Federal Magistrate Judge Kristen L. Mix denied defendant Mikell Fries request to go on an African safari before his trial next year for price-fixing, but she’s made her ruling a restricted document.
Why Mix’s motion denying the defense request for Fries to travel internationally will remain a secret is not known. It means the judge is not willing to share any reasoning she had with the public.
Before he was indicted for violating the Sherman Act, Fries had booked himself on a “once in a lifetime,” $37,000 safari to Tanzania. He is the president of Claxton Poultry Farm.
After U.S. District Court Judge Philip Brimmer decided the trial will not begin until Feb. 16, 2021, defense attorneys for Fries filed what they acknowledged was “an unusual request” for their client to be out of the country for the last two weeks of August.
Federal defendants, including those who like Fries remain free on trial, usually face some travel restrictions. Defendants waiting for trial usually have to give up control of their U.S. passports.
By extensively documenting exactly where Fries would be during the two-week trip, and detailing his “deep business and personal ties to the United States,” attorneys argued that Fries is simply not a flight risk.
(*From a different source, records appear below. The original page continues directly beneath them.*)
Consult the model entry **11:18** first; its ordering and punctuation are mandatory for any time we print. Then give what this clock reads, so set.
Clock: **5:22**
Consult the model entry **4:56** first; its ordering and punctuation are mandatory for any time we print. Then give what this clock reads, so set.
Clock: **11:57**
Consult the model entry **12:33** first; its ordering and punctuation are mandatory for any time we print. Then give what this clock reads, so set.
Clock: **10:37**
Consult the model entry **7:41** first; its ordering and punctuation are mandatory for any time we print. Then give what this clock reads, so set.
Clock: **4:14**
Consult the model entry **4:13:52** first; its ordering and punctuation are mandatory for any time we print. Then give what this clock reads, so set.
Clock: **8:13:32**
Adding to their “no risk” argument is the fact that Fries is the employer of 2,000 Georgians and his multi-generational family all reside there. An avid-hunter, Fries has also been allowed to possess firearms under conditions of his release.
While the Magistrate is keeping her reasons for denying the request a secret, the Department of Justice(DOJ) attorneys said any extradition from Tanzania wouldn’t be easy.
Fries and Claxton Vice President Scott Brady are charged with a Sherman Act violation involving bid-rigging and price-fixing from 2012 to 2017. They were accused along with Pilgrim’s Pride President Jayson Jeffrey Penn and Vice President Roger Austin.
The $37,000 spent on the safari is not refundable.